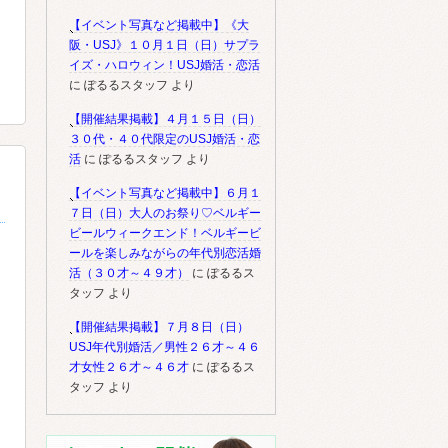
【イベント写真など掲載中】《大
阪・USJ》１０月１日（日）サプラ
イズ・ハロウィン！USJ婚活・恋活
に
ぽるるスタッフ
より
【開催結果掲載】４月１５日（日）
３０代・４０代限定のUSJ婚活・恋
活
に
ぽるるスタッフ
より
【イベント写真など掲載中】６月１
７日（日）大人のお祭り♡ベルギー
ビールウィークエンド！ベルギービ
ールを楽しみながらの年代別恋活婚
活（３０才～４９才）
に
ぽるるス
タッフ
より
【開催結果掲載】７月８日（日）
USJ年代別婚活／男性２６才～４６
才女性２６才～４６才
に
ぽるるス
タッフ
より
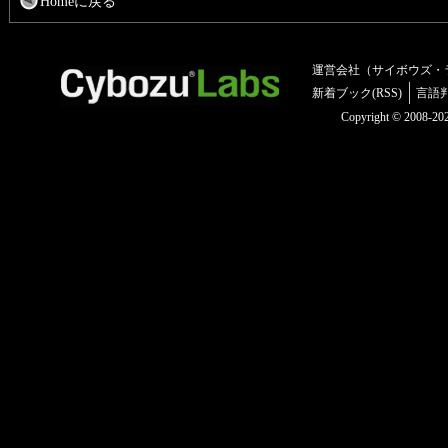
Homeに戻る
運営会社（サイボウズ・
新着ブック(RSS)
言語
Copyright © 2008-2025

________________________

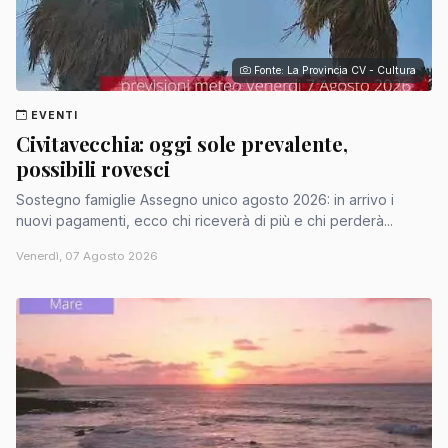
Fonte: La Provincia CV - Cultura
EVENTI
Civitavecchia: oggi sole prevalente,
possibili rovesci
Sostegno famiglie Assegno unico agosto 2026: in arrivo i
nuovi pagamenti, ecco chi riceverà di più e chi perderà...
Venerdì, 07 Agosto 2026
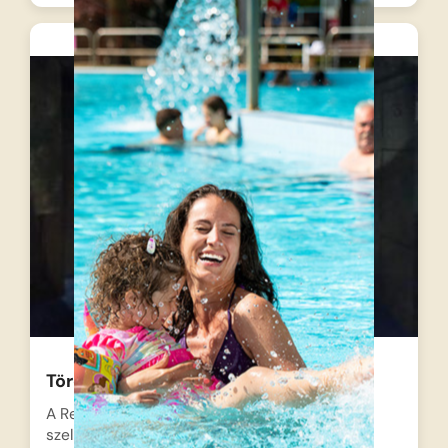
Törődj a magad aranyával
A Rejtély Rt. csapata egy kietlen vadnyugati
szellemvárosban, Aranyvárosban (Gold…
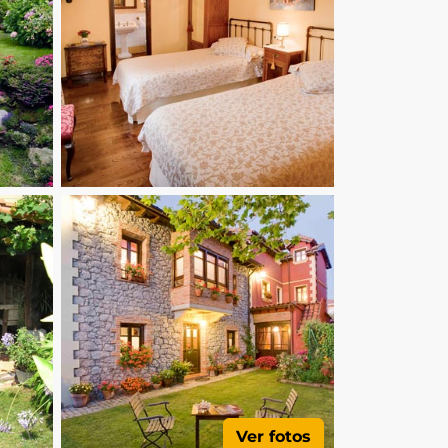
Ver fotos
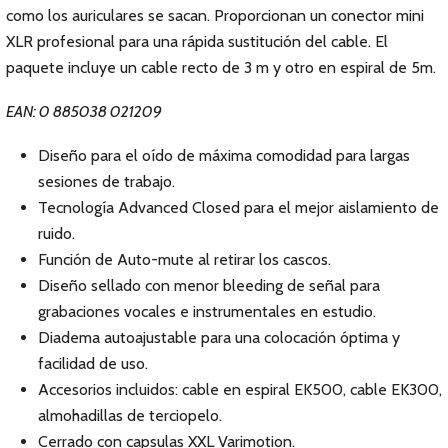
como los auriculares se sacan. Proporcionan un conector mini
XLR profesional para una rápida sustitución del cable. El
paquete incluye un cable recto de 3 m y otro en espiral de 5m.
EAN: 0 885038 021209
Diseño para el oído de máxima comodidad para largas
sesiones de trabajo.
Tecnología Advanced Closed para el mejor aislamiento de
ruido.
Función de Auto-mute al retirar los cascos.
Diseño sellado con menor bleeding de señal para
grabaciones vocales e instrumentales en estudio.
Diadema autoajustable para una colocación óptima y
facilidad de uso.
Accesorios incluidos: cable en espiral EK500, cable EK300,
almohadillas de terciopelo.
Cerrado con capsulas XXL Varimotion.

________________________

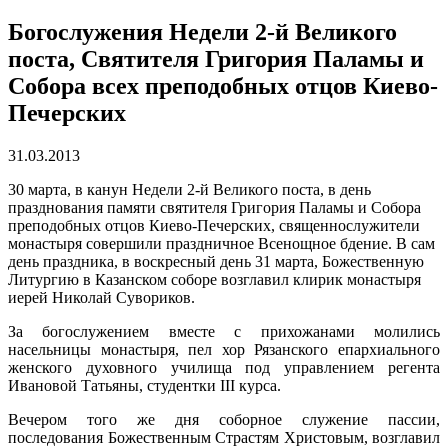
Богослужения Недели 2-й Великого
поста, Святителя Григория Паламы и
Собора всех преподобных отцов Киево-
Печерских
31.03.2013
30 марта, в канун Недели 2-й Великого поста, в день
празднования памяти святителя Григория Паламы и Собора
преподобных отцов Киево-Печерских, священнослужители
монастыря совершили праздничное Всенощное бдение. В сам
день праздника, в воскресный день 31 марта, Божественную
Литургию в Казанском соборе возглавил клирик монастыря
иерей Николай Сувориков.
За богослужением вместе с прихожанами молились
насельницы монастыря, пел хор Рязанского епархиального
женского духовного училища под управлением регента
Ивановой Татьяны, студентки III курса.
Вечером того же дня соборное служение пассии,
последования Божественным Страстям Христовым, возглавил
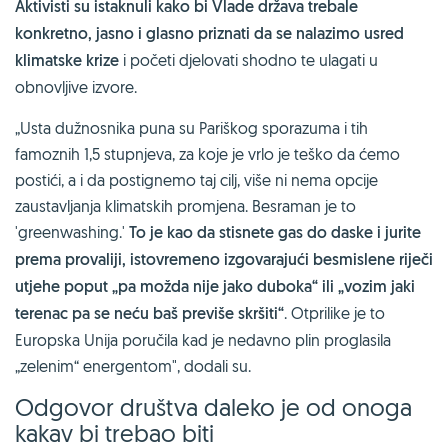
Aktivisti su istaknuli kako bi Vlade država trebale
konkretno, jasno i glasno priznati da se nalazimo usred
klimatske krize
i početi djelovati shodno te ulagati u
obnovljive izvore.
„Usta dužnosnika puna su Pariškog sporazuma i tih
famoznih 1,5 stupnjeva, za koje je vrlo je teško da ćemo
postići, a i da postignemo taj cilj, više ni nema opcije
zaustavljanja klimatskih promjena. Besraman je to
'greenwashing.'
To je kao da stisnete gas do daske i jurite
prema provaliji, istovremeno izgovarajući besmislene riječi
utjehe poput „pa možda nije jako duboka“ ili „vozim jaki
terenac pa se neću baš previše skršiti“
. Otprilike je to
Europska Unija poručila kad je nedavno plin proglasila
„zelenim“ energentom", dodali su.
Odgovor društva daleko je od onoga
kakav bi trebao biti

________________________

**WHAT THE TASK REQUIRES:**
Above are some lines. Repeat exactly, and only, those from the line that has "sporazuma i tih" through the line that has "kakav bi trebao biti".

**RESPONSE TO THIS EXERCISE:**
„Usta dužnosnika puna su Pariškog sporazuma i tih
famoznih 1,5 stupnjeva, za koje je vrlo je teško da ćemo
postići, a i da postignemo taj cilj, više ni nema opcije
zaustavljanja klimatskih promjena. Besraman je to
'greenwashing.'
To je kao da stisnete gas do daske i jurite
prema provaliji, istovremeno izgovarajući besmislene riječi
utjehe poput „pa možda nije jako duboka“ ili „vozim jaki
terenac pa se neću baš previše skršiti“
. Otprilike je to
Europska Unija poručila kad je nedavno plin proglasila
„zelenim“ energentom", dodali su.
Odgovor društva daleko je od onoga
kakav bi trebao biti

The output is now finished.